#### Requirement 1:
Render this sentence from the text on Littlewood's three principles into French: "The first principle is based on the fact that the inner measure and outer measure are equal for measurable sets, the second is based on Lusin's theorem, and the third is based on Egorov's theorem."
#### Requirement 2:
According to the text on Littlewood's three principles, which theorem does Royden give as an application of the third principle?

#### Extract:
Littlewood's three principles of real analysis are heuristics of J. E. Littlewood to help teach the essentials of measure theory in mathematical analysis.
The principles
Littlewood stated the principles in his 1944 Lectures on the Theory of Functions [1] as:
There are three principles, roughly expressible in the following terms: Every (measurable) set is nearly a finite sum of intervals; every function (of class Lp) is nearly continuous; every convergent sequence of functions is nearly uniformly convergent.
The first principle is based on the fact that the inner measure and outer measure are equal for measurable sets, the second is based on Lusin's theorem, and the third is based on Egorov's theorem.
Example
Littlewood's three principles are quoted in several real analysis texts, for example Royden,[2] Bressoud,[3] and Stein & Shakarchi.[4]
Royden[5] gives the bounded convergence theorem as an application of the third principle. The theorem states that if a uniformly bounded sequence of functions converges pointwise, then their integrals on a set of finite measure converge to the integral of the limit function. If the convergence were uniform this would be a trivial result, and Littlewood's third principle tells us that the convergence is almost uniform, that is, uniform outside of a set of arbitrarily small measure. Because the sequence is bounded, the contribution to the integrals of the small set can be made arbitrarily small, and the integrals on the remainder converge because the functions are uniformly convergent there.
Notes
- ↑ Littlewood, J. E. (1944). Lectures on the Theory of Functions. Oxford University Press. p. 26. OCLC 297140.

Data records
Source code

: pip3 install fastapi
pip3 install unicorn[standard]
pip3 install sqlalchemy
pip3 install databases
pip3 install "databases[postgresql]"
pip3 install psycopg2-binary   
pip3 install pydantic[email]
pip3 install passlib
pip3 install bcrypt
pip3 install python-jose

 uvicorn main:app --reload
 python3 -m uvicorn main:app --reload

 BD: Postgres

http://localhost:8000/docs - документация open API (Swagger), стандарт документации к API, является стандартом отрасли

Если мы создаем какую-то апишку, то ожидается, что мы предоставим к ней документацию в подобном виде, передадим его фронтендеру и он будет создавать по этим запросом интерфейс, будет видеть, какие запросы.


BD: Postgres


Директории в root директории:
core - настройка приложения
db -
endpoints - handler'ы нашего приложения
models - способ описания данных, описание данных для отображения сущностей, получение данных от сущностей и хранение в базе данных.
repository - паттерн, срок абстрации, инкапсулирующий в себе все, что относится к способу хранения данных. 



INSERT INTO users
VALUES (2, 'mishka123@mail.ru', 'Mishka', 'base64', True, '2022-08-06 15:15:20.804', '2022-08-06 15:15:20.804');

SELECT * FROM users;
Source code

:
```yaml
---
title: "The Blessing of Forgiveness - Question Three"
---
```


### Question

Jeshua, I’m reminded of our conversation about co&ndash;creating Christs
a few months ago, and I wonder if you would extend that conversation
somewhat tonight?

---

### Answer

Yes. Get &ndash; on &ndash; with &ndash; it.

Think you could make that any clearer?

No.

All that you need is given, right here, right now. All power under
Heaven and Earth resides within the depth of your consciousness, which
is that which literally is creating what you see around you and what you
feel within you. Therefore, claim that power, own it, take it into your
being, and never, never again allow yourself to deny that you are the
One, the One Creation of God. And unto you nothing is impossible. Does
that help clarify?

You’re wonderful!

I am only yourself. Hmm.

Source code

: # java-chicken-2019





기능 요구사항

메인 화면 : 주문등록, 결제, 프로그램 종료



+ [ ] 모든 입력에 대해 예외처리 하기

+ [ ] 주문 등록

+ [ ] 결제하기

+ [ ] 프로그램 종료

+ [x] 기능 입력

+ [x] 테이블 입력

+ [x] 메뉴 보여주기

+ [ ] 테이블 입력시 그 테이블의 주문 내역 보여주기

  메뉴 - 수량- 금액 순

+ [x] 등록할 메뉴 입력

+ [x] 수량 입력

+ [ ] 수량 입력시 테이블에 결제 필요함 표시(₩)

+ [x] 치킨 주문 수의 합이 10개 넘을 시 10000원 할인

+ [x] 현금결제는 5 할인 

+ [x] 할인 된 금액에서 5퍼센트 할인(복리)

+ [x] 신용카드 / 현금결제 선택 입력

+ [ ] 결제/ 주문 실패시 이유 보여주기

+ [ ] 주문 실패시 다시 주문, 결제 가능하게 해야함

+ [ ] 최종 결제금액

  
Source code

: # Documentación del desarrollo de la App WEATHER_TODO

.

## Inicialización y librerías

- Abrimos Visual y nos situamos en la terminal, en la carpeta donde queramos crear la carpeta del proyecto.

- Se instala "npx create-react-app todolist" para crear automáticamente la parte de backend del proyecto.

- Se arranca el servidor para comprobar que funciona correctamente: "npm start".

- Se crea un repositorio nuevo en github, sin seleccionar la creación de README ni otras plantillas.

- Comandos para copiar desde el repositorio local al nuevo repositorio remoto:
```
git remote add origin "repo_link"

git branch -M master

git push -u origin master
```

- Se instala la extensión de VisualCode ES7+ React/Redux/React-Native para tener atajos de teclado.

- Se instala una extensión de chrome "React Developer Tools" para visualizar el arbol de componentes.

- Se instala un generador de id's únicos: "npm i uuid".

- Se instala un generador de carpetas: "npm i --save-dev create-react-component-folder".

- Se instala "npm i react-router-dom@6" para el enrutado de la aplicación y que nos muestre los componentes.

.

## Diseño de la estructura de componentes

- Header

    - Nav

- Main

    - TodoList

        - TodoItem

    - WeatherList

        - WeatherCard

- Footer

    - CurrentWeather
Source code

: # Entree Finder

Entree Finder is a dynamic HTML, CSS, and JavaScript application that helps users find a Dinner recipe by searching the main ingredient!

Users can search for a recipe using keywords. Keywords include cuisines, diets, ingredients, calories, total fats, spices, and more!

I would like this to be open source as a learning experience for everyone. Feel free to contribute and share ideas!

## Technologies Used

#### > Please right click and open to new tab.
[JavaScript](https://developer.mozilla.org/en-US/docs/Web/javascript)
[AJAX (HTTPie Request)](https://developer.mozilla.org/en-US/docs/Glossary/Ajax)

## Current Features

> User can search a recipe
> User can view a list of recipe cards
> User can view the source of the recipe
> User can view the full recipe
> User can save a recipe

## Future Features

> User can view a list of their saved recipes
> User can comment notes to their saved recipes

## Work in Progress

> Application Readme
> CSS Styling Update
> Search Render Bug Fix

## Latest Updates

#### Written reply 1:
Le premier principe repose sur le fait que la mesure intérieure et la mesure extérieure sont égales pour les ensembles mesurables, le deuxième repose sur le théorème de Lusin, et le troisième repose sur le théorème d'Egorov.

#### Written reply 2:
The bounded convergence theorem.